Overseas Real Estate
Millions of Dollars Could Be Generated by Selling Unneeded Real Estate Gao ID: NSIAD-96-36 April 23, 1996The State Departments owns more than $10 billion in real estate at 200 locations overseas. GAO reviewed State's efforts to identify and sell excess or underused real estate and to use the proceeds for other high-priority real property needs. GAO reported in 1995 (GAO/NSIAD-95-73) on the potential budget savings from selling expensive property in Tokyo and on the problems in State's management of properties abroad. This report (1) identifies real estate at other locations that could possibly be sold to provide money to meet other real estate needs, (2) describes problems that State has had in deciding which properties to dispose of, and (3) explains how State uses the proceeds from the properties it does sell.
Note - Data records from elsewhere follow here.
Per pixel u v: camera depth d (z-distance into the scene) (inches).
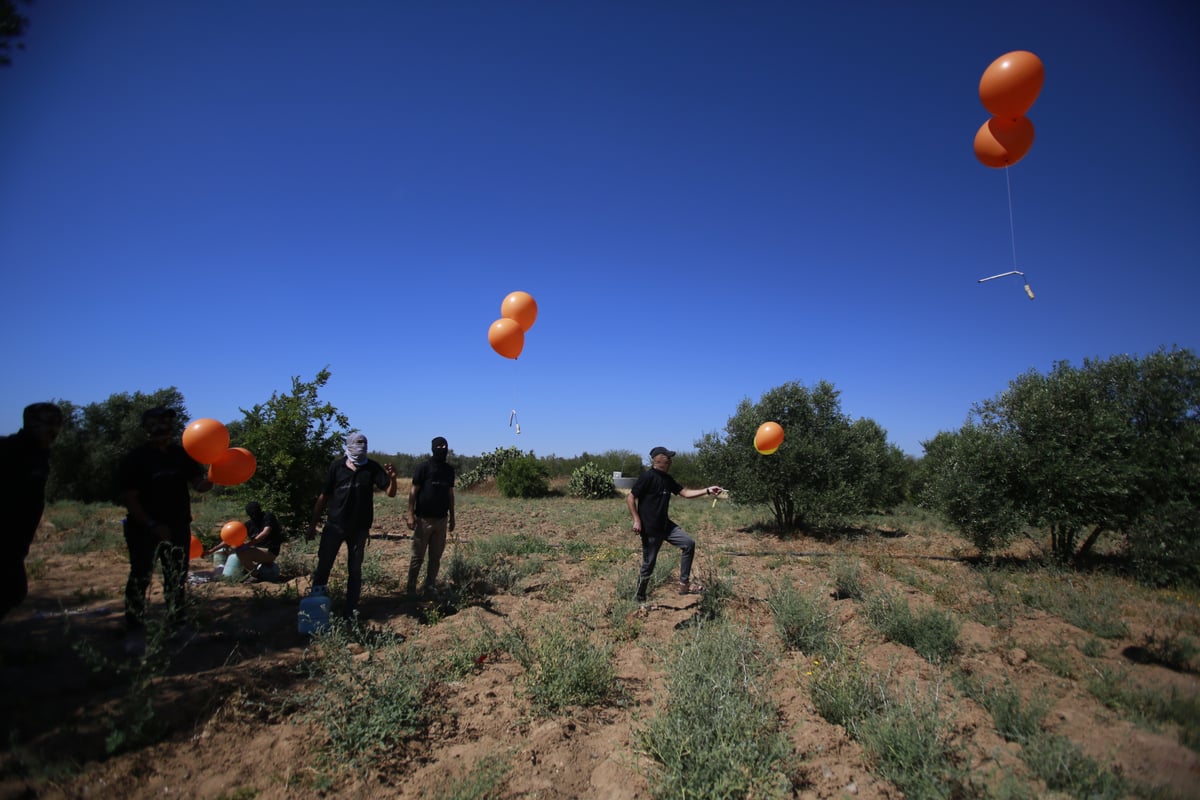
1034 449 421.7
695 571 367.9
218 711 160.2
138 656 189.3
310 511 352.8
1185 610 302.8
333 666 175.0
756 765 140.7
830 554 473.4
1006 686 189.2
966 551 500.7
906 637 243.9
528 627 246.8
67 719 151.4
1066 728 174.1
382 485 255.3
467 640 223.3
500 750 153.6
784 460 548.4
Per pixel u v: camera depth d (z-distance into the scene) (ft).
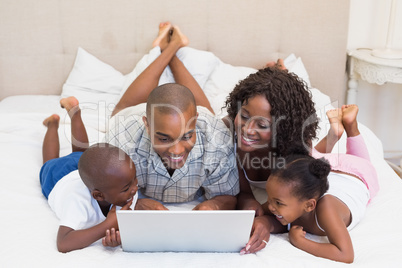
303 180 3.62
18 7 7.08
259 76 4.19
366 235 3.85
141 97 6.02
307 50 7.50
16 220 3.92
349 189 4.11
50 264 3.28
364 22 7.73
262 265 3.33
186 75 6.28
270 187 3.72
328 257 3.53
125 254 3.48
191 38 7.39
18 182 4.62
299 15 7.33
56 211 4.00
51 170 4.48
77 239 3.58
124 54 7.43
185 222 3.38
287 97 4.05
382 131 8.37
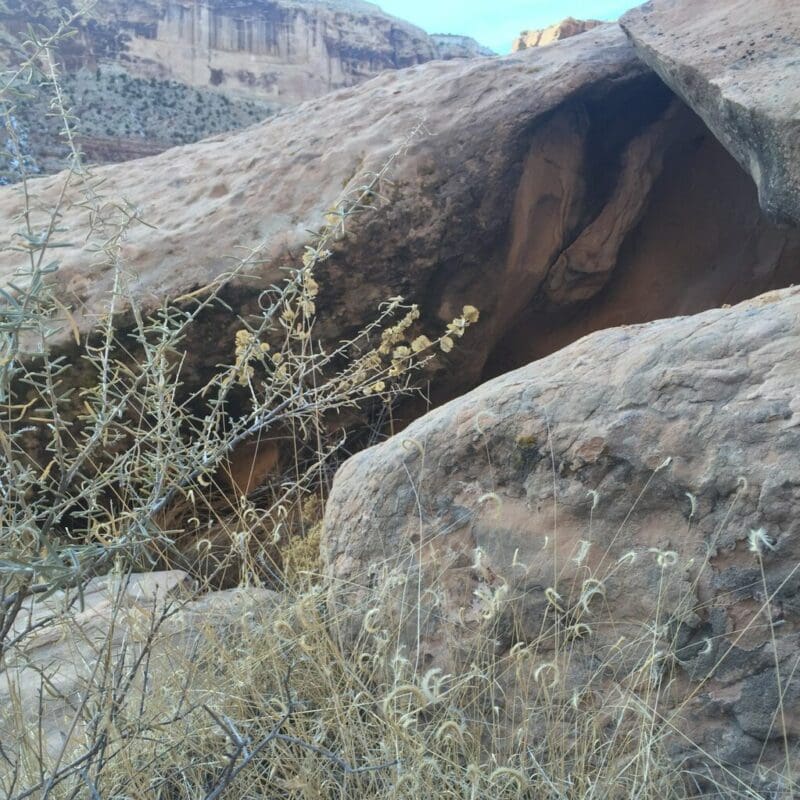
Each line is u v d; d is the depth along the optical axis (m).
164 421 2.01
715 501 1.88
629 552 1.89
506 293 5.10
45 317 1.59
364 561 2.42
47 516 1.83
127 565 2.36
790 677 1.70
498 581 2.14
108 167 6.51
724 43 4.27
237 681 2.02
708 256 5.45
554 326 5.62
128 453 1.98
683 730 1.84
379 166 4.83
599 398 2.12
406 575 2.18
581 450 2.07
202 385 4.57
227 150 5.95
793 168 3.51
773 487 1.81
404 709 1.97
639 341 2.22
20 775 1.86
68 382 4.32
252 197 5.06
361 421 4.77
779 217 3.71
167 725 1.94
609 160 5.38
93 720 1.78
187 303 4.51
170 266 4.69
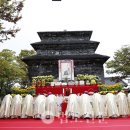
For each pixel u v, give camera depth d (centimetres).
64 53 4247
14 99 1530
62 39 4372
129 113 1500
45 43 4225
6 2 1731
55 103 1503
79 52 4253
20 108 1516
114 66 4122
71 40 4375
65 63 3019
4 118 1491
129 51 4116
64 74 2991
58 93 2317
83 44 4241
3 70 2994
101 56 4116
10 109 1513
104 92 1720
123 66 4047
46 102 1484
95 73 4119
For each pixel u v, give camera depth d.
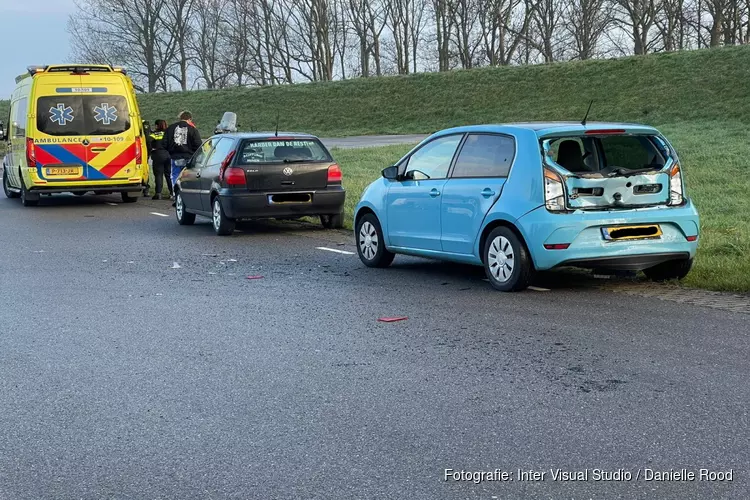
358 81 66.62
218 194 14.72
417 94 61.88
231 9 85.75
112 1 82.94
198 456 4.83
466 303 8.87
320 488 4.36
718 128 35.97
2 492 4.41
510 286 9.31
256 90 69.00
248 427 5.29
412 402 5.71
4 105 72.06
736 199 16.70
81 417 5.54
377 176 24.03
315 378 6.32
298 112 63.25
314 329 7.89
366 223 11.41
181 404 5.77
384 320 8.16
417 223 10.52
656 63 55.69
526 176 9.14
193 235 15.16
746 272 9.62
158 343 7.45
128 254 12.95
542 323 7.89
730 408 5.43
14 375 6.55
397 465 4.63
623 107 50.50
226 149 14.96
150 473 4.61
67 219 18.11
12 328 8.13
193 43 86.69
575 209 9.02
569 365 6.50
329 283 10.25
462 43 83.12
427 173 10.51
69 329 8.05
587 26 78.25
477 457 4.72
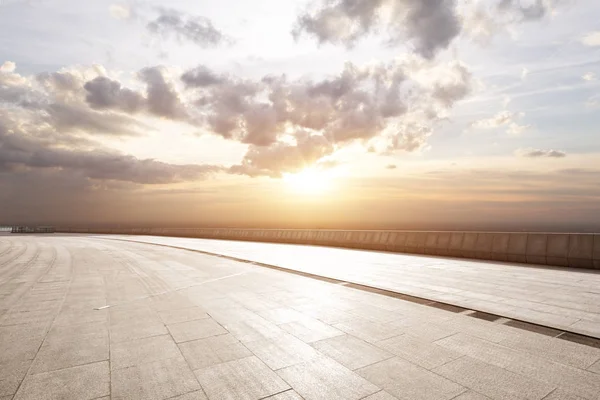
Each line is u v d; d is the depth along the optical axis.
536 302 7.28
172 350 4.87
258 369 4.26
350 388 3.77
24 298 8.09
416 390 3.71
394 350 4.82
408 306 7.18
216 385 3.85
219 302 7.66
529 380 3.89
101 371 4.20
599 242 11.12
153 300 7.88
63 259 16.38
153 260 15.95
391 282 9.80
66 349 4.90
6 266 13.88
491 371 4.13
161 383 3.90
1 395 3.62
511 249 13.44
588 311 6.57
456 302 7.42
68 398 3.58
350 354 4.70
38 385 3.84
GAO found that: (1) from 1990 to 1995, State sold $133 million in real estate, which was a small part of its total excess or underused property; (2) State does not have a standard process for identifying and selling excess or underused real estate; (3) in practice, excess or underused property is not identified or sold without the assistance of an embassy; (4) the use of the funds from property sales is the only incentive that the embassies have to identify and sell excess or underused real estate; (5) State does not ensure that the profits from the sale of property go to its most urgent real estate needs worldwide; and (6) the proceeds from the sale of property are generally allowed to be used by the corresponding embassy.